▶ EXERCISE OBJECTIVE:
Each record is to be repeated exactly as it stands below.

▶ GIVEN ENTRIES:
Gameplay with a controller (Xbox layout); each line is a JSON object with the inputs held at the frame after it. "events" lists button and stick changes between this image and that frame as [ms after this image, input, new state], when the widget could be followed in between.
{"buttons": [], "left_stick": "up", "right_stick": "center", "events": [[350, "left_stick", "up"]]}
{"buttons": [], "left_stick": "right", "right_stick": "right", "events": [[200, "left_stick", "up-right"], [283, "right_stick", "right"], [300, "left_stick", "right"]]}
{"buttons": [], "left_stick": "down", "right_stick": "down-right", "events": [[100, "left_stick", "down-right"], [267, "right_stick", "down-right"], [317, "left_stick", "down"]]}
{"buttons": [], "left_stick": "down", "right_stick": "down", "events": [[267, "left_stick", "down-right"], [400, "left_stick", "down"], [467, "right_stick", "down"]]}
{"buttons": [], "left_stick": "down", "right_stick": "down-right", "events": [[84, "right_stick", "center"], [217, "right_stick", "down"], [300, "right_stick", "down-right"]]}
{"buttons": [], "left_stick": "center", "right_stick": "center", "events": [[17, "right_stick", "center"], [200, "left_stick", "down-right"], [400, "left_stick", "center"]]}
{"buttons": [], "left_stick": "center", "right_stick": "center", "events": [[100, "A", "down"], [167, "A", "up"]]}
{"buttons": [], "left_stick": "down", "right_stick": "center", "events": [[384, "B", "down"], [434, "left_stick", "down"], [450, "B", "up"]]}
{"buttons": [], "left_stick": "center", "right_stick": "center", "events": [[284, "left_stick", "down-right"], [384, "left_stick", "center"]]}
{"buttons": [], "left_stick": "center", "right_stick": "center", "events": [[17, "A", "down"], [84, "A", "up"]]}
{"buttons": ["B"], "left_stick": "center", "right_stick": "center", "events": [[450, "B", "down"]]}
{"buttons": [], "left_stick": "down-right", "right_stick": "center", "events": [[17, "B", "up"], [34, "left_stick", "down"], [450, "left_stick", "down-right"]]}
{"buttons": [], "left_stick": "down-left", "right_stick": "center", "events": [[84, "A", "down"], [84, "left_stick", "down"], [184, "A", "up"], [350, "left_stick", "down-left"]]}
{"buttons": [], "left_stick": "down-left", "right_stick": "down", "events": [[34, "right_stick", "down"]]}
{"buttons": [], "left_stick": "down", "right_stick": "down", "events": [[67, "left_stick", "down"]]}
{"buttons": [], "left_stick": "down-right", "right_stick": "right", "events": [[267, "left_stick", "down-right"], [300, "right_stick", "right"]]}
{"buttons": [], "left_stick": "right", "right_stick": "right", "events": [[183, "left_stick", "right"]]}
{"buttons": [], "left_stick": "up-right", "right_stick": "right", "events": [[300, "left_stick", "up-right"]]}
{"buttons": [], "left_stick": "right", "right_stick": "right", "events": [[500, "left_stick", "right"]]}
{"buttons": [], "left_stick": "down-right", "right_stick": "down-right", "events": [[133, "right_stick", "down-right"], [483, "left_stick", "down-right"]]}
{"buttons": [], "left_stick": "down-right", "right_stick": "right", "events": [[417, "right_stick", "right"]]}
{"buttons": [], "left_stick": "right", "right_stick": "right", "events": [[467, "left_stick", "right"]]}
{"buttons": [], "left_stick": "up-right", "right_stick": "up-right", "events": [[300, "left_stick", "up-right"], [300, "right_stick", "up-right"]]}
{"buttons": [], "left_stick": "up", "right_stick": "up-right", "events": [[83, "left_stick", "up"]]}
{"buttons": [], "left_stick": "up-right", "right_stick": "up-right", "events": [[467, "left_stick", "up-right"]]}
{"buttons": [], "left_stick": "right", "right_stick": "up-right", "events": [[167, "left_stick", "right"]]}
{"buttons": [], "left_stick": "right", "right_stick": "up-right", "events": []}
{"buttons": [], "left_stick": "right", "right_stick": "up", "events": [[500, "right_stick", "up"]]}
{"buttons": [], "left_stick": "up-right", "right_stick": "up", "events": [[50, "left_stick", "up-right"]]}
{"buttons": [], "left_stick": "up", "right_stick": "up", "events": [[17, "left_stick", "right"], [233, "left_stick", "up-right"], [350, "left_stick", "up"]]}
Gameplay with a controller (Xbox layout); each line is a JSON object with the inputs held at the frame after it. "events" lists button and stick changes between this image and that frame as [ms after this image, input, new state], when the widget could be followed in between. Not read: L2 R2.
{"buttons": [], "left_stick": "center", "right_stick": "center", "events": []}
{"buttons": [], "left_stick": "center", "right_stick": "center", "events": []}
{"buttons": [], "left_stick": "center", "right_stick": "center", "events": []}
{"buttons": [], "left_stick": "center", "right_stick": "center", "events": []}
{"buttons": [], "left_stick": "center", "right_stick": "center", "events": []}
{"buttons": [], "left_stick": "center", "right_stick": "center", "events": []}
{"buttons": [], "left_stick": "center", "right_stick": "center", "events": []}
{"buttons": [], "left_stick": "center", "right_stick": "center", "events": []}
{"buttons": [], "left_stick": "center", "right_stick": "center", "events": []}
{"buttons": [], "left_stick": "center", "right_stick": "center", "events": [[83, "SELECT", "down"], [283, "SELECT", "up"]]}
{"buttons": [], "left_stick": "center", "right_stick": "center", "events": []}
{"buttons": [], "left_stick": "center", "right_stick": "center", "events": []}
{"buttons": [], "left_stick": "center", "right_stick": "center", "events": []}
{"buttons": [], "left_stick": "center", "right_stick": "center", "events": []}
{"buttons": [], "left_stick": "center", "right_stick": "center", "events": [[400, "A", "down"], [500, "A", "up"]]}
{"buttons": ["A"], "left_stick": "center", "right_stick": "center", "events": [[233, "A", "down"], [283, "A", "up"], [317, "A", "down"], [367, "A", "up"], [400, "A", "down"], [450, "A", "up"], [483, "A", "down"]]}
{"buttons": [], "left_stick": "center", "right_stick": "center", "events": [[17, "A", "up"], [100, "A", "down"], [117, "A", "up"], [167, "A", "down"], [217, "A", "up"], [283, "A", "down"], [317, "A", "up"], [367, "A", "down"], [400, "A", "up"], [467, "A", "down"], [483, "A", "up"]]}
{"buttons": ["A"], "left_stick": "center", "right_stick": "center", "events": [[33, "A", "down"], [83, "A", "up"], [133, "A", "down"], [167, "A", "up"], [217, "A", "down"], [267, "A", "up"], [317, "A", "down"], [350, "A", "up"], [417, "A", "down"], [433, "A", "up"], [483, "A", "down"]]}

▶ RESULT:
Gameplay with a controller (Xbox layout); each line is a JSON object with the inputs held at the frame after it. "events" lists button and stick changes between this image and that frame as [ms after this image, input, new state], when the widget could be followed in between.
{"buttons": [], "left_stick": "up", "right_stick": "center", "events": [[350, "left_stick", "up"]]}
{"buttons": [], "left_stick": "right", "right_stick": "right", "events": [[200, "left_stick", "up-right"], [283, "right_stick", "right"], [300, "left_stick", "right"]]}
{"buttons": [], "left_stick": "down", "right_stick": "down-right", "events": [[100, "left_stick", "down-right"], [267, "right_stick", "down-right"], [317, "left_stick", "down"]]}
{"buttons": [], "left_stick": "down", "right_stick": "down", "events": [[267, "left_stick", "down-right"], [400, "left_stick", "down"], [467, "right_stick", "down"]]}
{"buttons": [], "left_stick": "down", "right_stick": "down-right", "events": [[84, "right_stick", "center"], [217, "right_stick", "down"], [300, "right_stick", "down-right"]]}
{"buttons": [], "left_stick": "center", "right_stick": "center", "events": [[17, "right_stick", "center"], [200, "left_stick", "down-right"], [400, "left_stick", "center"]]}
{"buttons": [], "left_stick": "center", "right_stick": "center", "events": [[100, "A", "down"], [167, "A", "up"]]}
{"buttons": [], "left_stick": "down", "right_stick": "center", "events": [[384, "B", "down"], [434, "left_stick", "down"], [450, "B", "up"]]}
{"buttons": [], "left_stick": "center", "right_stick": "center", "events": [[284, "left_stick", "down-right"], [384, "left_stick", "center"]]}
{"buttons": [], "left_stick": "center", "right_stick": "center", "events": [[17, "A", "down"], [84, "A", "up"]]}
{"buttons": ["B"], "left_stick": "center", "right_stick": "center", "events": [[450, "B", "down"]]}
{"buttons": [], "left_stick": "down-right", "right_stick": "center", "events": [[17, "B", "up"], [34, "left_stick", "down"], [450, "left_stick", "down-right"]]}
{"buttons": [], "left_stick": "down-left", "right_stick": "center", "events": [[84, "A", "down"], [84, "left_stick", "down"], [184, "A", "up"], [350, "left_stick", "down-left"]]}
{"buttons": [], "left_stick": "down-left", "right_stick": "down", "events": [[34, "right_stick", "down"]]}
{"buttons": [], "left_stick": "down", "right_stick": "down", "events": [[67, "left_stick", "down"]]}
{"buttons": [], "left_stick": "down-right", "right_stick": "right", "events": [[267, "left_stick", "down-right"], [300, "right_stick", "right"]]}
{"buttons": [], "left_stick": "right", "right_stick": "right", "events": [[183, "left_stick", "right"]]}
{"buttons": [], "left_stick": "up-right", "right_stick": "right", "events": [[300, "left_stick", "up-right"]]}
{"buttons": [], "left_stick": "right", "right_stick": "right", "events": [[500, "left_stick", "right"]]}
{"buttons": [], "left_stick": "down-right", "right_stick": "down-right", "events": [[133, "right_stick", "down-right"], [483, "left_stick", "down-right"]]}
{"buttons": [], "left_stick": "down-right", "right_stick": "right", "events": [[417, "right_stick", "right"]]}
{"buttons": [], "left_stick": "right", "right_stick": "right", "events": [[467, "left_stick", "right"]]}
{"buttons": [], "left_stick": "up-right", "right_stick": "up-right", "events": [[300, "left_stick", "up-right"], [300, "right_stick", "up-right"]]}
{"buttons": [], "left_stick": "up", "right_stick": "up-right", "events": [[83, "left_stick", "up"]]}
{"buttons": [], "left_stick": "up-right", "right_stick": "up-right", "events": [[467, "left_stick", "up-right"]]}
{"buttons": [], "left_stick": "right", "right_stick": "up-right", "events": [[167, "left_stick", "right"]]}
{"buttons": [], "left_stick": "right", "right_stick": "up-right", "events": []}
{"buttons": [], "left_stick": "right", "right_stick": "up", "events": [[500, "right_stick", "up"]]}
{"buttons": [], "left_stick": "up-right", "right_stick": "up", "events": [[50, "left_stick", "up-right"]]}
{"buttons": [], "left_stick": "up", "right_stick": "up", "events": [[17, "left_stick", "right"], [233, "left_stick", "up-right"], [350, "left_stick", "up"]]}
Gameplay with a controller (Xbox layout); each line is a JSON object with the inputs held at the frame after it. "events" lists button and stick changes between this image and that frame as [ms after this image, input, new state], when the widget could be followed in between. Not read: L2 R2.
{"buttons": [], "left_stick": "center", "right_stick": "center", "events": []}
{"buttons": [], "left_stick": "center", "right_stick": "center", "events": []}
{"buttons": [], "left_stick": "center", "right_stick": "center", "events": []}
{"buttons": [], "left_stick": "center", "right_stick": "center", "events": []}
{"buttons": [], "left_stick": "center", "right_stick": "center", "events": []}
{"buttons": [], "left_stick": "center", "right_stick": "center", "events": []}
{"buttons": [], "left_stick": "center", "right_stick": "center", "events": []}
{"buttons": [], "left_stick": "center", "right_stick": "center", "events": []}
{"buttons": [], "left_stick": "center", "right_stick": "center", "events": []}
{"buttons": [], "left_stick": "center", "right_stick": "center", "events": [[83, "SELECT", "down"], [283, "SELECT", "up"]]}
{"buttons": [], "left_stick": "center", "right_stick": "center", "events": []}
{"buttons": [], "left_stick": "center", "right_stick": "center", "events": []}
{"buttons": [], "left_stick": "center", "right_stick": "center", "events": []}
{"buttons": [], "left_stick": "center", "right_stick": "center", "events": []}
{"buttons": [], "left_stick": "center", "right_stick": "center", "events": [[400, "A", "down"], [500, "A", "up"]]}
{"buttons": ["A"], "left_stick": "center", "right_stick": "center", "events": [[233, "A", "down"], [283, "A", "up"], [317, "A", "down"], [367, "A", "up"], [400, "A", "down"], [450, "A", "up"], [483, "A", "down"]]}
{"buttons": [], "left_stick": "center", "right_stick": "center", "events": [[17, "A", "up"], [100, "A", "down"], [117, "A", "up"], [167, "A", "down"], [217, "A", "up"], [283, "A", "down"], [317, "A", "up"], [367, "A", "down"], [400, "A", "up"], [467, "A", "down"], [483, "A", "up"]]}
{"buttons": ["A"], "left_stick": "center", "right_stick": "center", "events": [[33, "A", "down"], [83, "A", "up"], [133, "A", "down"], [167, "A", "up"], [217, "A", "down"], [267, "A", "up"], [317, "A", "down"], [350, "A", "up"], [417, "A", "down"], [433, "A", "up"], [483, "A", "down"]]}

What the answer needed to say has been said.